» Provided data
※

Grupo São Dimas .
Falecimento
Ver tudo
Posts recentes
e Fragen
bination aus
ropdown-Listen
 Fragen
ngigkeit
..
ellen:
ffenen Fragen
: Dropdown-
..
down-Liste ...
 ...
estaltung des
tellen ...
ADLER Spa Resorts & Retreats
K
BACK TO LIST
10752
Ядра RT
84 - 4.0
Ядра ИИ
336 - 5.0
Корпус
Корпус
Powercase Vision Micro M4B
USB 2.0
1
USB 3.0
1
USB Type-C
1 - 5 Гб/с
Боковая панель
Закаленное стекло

※

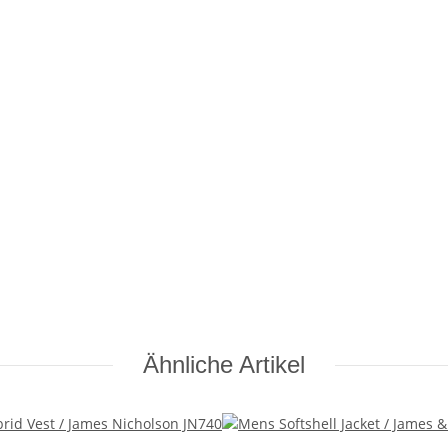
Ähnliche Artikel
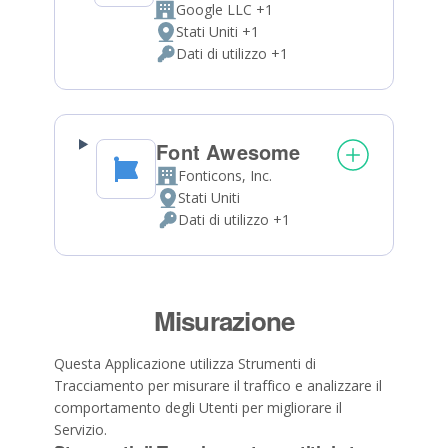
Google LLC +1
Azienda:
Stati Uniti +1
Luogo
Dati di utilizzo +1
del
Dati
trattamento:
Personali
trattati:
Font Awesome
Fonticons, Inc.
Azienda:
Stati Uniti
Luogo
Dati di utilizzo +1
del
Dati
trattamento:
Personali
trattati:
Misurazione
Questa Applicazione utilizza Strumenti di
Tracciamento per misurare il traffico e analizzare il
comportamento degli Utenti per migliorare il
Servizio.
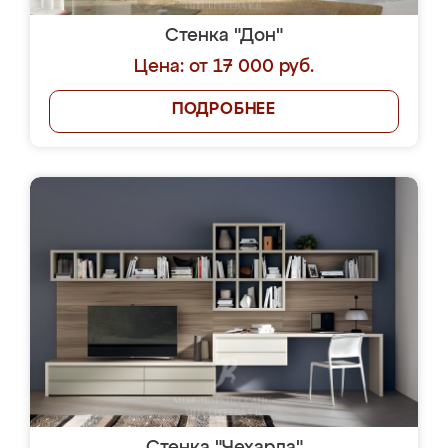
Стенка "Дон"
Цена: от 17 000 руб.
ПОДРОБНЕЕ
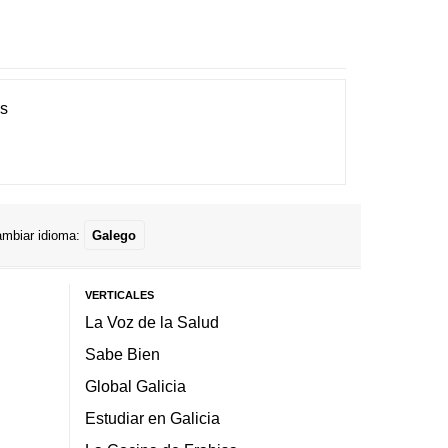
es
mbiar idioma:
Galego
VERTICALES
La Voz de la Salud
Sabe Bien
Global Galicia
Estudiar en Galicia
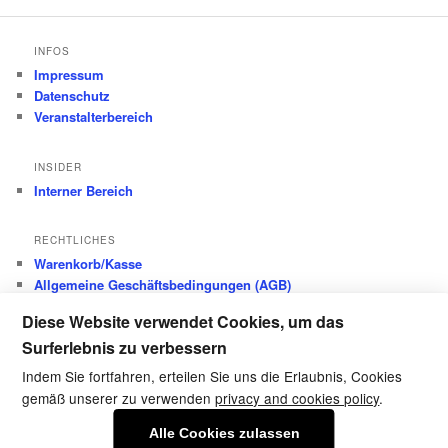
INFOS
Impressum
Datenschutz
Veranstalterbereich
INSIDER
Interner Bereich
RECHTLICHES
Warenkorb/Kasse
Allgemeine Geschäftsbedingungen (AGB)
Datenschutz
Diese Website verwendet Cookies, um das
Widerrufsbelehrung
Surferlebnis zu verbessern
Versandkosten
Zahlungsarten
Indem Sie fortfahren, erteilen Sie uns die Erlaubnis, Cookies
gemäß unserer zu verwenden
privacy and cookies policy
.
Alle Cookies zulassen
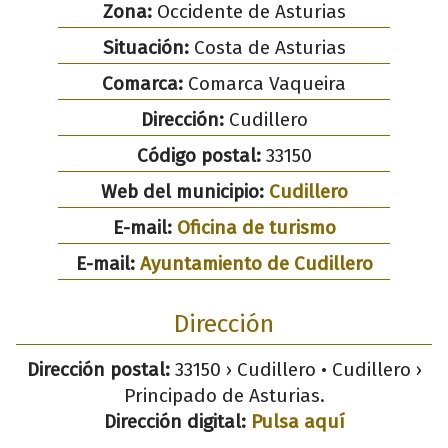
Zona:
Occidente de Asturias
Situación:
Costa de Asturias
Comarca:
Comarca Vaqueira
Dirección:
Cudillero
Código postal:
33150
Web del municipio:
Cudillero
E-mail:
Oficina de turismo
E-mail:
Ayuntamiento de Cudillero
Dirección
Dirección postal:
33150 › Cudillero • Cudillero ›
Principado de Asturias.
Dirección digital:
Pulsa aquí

※

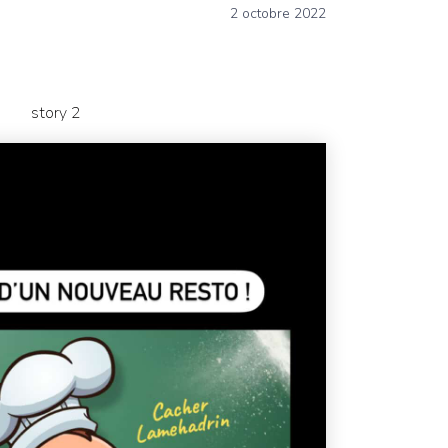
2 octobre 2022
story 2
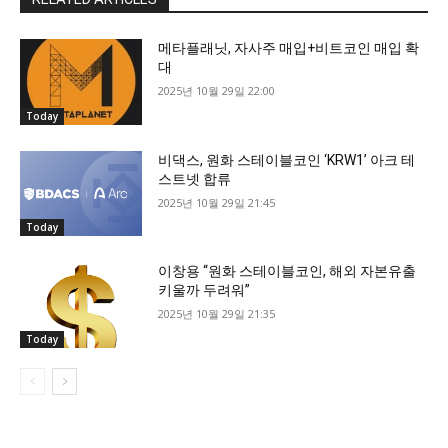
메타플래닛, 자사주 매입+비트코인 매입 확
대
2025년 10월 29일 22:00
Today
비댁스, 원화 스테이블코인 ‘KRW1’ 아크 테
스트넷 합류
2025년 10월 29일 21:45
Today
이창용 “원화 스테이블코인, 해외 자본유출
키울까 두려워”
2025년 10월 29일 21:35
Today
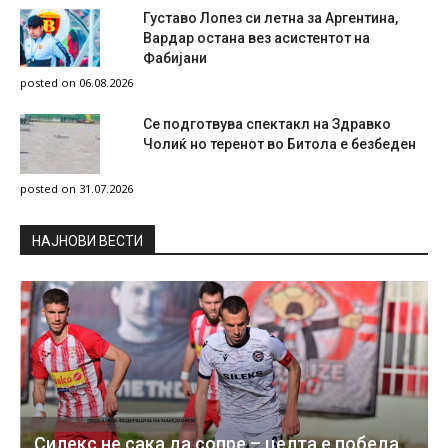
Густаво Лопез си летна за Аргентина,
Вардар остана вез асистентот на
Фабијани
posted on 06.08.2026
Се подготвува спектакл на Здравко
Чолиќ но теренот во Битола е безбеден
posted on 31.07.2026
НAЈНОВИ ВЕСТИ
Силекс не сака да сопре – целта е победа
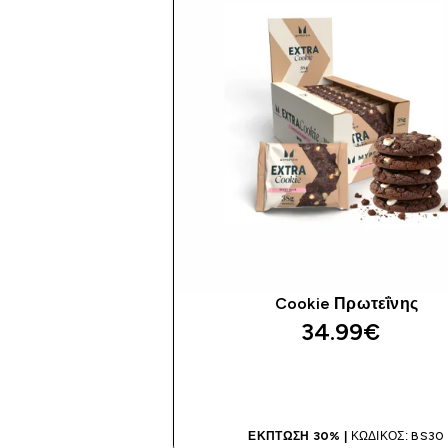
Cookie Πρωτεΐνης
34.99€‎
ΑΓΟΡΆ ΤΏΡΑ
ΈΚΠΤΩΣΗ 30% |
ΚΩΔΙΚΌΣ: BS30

※

» Task details
Above are the records; from them, give again exactly the lines from the one containing "Grupo São Dimas ." to the one containing "Закаленное стекло", both lines included, and nothing more.

» Written answer
Grupo São Dimas .
Falecimento
Ver tudo
Posts recentes
e Fragen
bination aus
ropdown-Listen
 Fragen
ngigkeit
..
ellen:
ffenen Fragen
: Dropdown-
..
down-Liste ...
 ...
estaltung des
tellen ...
ADLER Spa Resorts & Retreats
K
BACK TO LIST
10752
Ядра RT
84 - 4.0
Ядра ИИ
336 - 5.0
Корпус
Корпус
Powercase Vision Micro M4B
USB 2.0
1
USB 3.0
1
USB Type-C
1 - 5 Гб/с
Боковая панель
Закаленное стекло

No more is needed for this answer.